На основании тех данных, которые есть у нас (отчасти опубликованных), можно предположить, что убийство бывшего императора было не единственным актом мести панинской партии Екатерине и Орловым. Другим серьезным шагом в этом направлении стало «дело Хитрово». В этом деле в наибольшей степени проявилась ненависть к Орловым, приняв форму заговора против них. «Дело Хитрово» было рассмотрено в свое время В.А. Бильбасовым, который в приложении ко второму тому «Истории Екатерины Второй» поместил его «Экстракт». Однако историк не изучил внимательно само дело, а также ряд уже опубликованных к этому времени материалов (например, переписку австрийского посланника Мерси де Аржанто).
Рассказать подробно о «деле Хитрово» во всем его объеме (включая палеографическое описание) – предмет особой работы.

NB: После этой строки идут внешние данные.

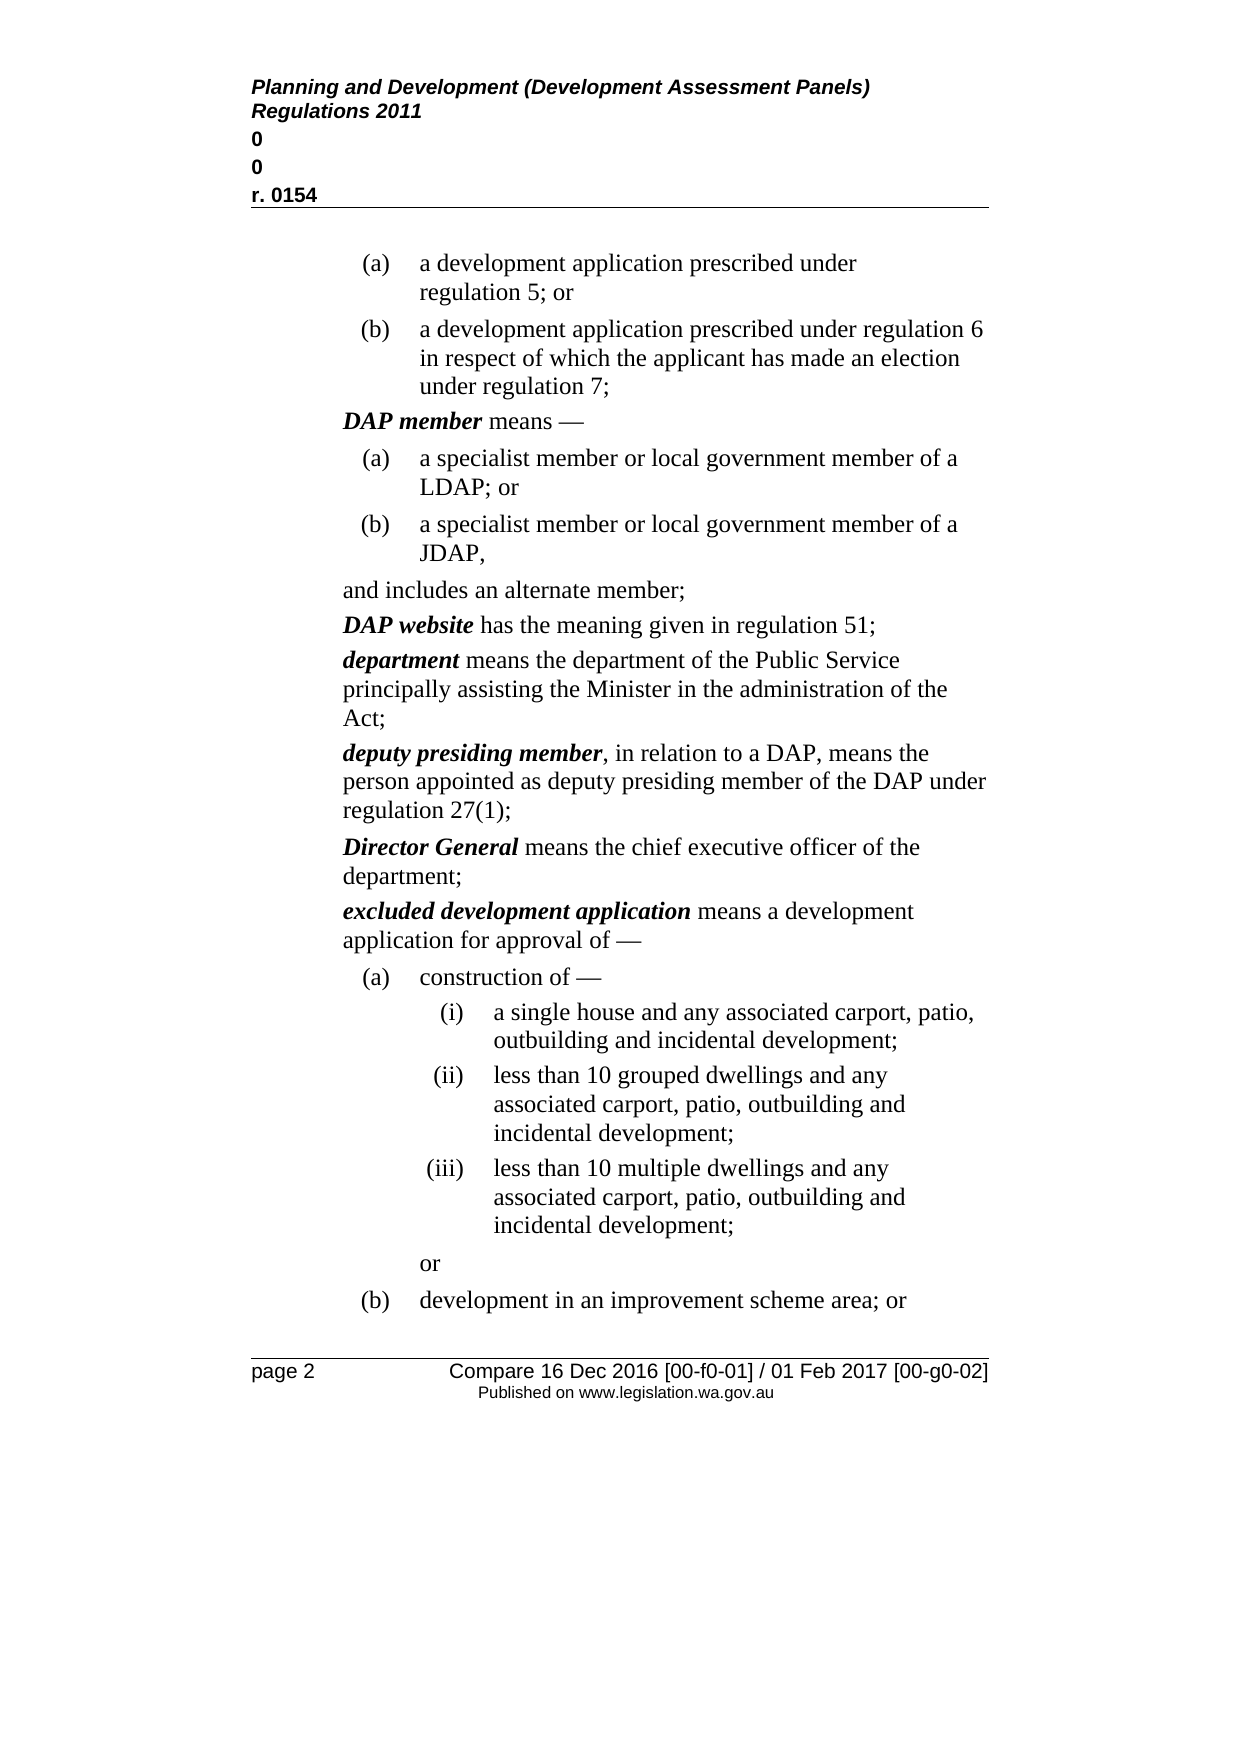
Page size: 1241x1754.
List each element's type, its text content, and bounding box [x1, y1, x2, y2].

text and includes an alternate member; [251, 575, 989, 604]
text (b) development in an improvement scheme area; or [251, 1285, 989, 1313]
text (ii) less than 10 grouped dwellings and any associated carport, patio, outbuilding and incidental development; [251, 1061, 989, 1147]
text DAP website has the meaning given in regulation 51; [251, 610, 989, 639]
text (b) a development application prescribed under regulation 6 in respect of which the applicant has made an election under regulation 7; [251, 314, 989, 400]
text deputy presiding member, in relation to a DAP, means the person appointed as deputy presiding member of the DAP under regulation 27(1); [251, 738, 989, 824]
text (iii) less than 10 multiple dwellings and any associated carport, patio, outbuilding and incidental development; [251, 1153, 989, 1239]
text Director General means the chief executive officer of the department; [251, 832, 989, 890]
text (a) construction of — [251, 962, 989, 991]
text DAP member means — [251, 406, 989, 435]
text excluded development application means a development application for approval of — [251, 896, 989, 953]
text (i) a single house and any associated carport, patio, outbuilding and incidental development; [251, 997, 989, 1054]
text department means the department of the Public Service principally assisting the Minister in the administration of the Act; [251, 645, 989, 731]
text or [251, 1248, 989, 1276]
text (a) a specialist member or local government member of a LDAP; or [251, 443, 989, 501]
text (b) a specialist member or local government member of a JDAP, [251, 509, 989, 567]
text (a) a development application prescribed under regulation 5; or [251, 248, 989, 306]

Здесь мы попытаемся сравнить, как представляла ход событий в своих «Записках» Дашкова и что по этому поводу сказано в упомянутом деле.
Начало делу, согласно Дашковой, было положено прошением, которое написали А.П. Бестужев и «еще несколько человек», о повторном браке Екатерины II в связи с болезненным состоянием здоровья великого князя Павла Петровича (83). После того как прошение подписали несколько сенаторов, оно, согласно Дашковой, было привезено ее дяде, канцлеру М.И. Воронцову. Канцлер будто бы не стал до конца слушать этого акта и просил «не волновать его такими немыслимыми и бессвязными проектами, грозящими спокойствию страны». Дашкова пишет: «Бестужев решил, что твердость поведения дяди вызвана поддержкой могущественной партии» (84). Не совсем ясно, какую еще, кроме панинской, партию могла иметь в виду Дашкова? В ГИ дано совершенно иное объяснение: «…Бестужев приписал ее (твердость. – О. И.) предварительному согласию с императрицей, которая будто бы хотела с помощью этого протеста отделаться от настойчивости Орлова» (85). Трудно поверить, что Дашкова не знала причин и истинного инициатора прошения, а если действительно не знала, то Панин ей, конечно, подсказал.

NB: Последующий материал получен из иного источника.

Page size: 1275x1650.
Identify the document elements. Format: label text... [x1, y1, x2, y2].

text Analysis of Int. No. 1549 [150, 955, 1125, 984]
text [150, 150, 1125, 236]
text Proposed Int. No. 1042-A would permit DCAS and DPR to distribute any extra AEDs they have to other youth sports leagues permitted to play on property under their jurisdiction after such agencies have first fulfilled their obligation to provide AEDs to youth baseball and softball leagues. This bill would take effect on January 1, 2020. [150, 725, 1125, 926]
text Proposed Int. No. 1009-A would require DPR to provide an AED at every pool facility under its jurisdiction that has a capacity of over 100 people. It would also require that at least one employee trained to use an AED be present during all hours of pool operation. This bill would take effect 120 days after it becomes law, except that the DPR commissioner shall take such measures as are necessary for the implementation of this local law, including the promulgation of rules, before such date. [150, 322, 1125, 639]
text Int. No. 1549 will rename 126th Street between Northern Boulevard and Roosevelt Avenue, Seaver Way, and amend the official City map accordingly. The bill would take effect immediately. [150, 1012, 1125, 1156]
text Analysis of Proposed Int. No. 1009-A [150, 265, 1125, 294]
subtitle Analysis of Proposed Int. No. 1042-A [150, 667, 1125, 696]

Несмотря на болезнь, Воронцов якобы поехал к императрице. Он просил срочно предоставить ему аудиенцию, получил ее и, изложив «странное предложение графа Бестужева», высказал свои опасения Екатерине II по поводу того, какие возникли бы трудности, если бы у нее появился муж-властелин. Воронцов заявил, что народ вряд ли захотел видеть Г. Орлова ее супругом.
Екатерина будто бы уверила канцлера, что «никогда не возлагала на старого интригана подобного поручения», добавила, что тронута чистосердечием и преданностью Воронцова, рассматривая его приход как выражение дружеских чувств, и обещала на всю жизнь сохранить к нему благодарность.
Воронцов отвечал, что выполнял свой долг, а императрица сама рассудит, какое нежелательное впечатление могут произвести разговоры по этому поводу. После этих слов канцлер удалился. Его поведение, согласно Дашковой, «завоевало ему всеобщее уважение». По поводу последнего замечания Екатерины Романовны естественно возникает следующий вопрос: каким образом секретнейший разговор императрицы с канцлером сделался предметом общественного мнения? В «Записках» Дашковой найти ответ на этот вопрос нельзя. Но тут нам на помощь приходят воспоминания Дидро. Ему Дашкова рассказала, что канцлер, посоветовав императрице, если ей угодно, «удержать Орлова, как любовника, осыпать его богатствами и почестями, но отнюдь не думать о бракосочетании с ним, столь вредном для нее самой и для народа», поспешил к графу Панину, «рассказал ему дело и умолял его помочь своим влиянием» (ГИ. 374–375).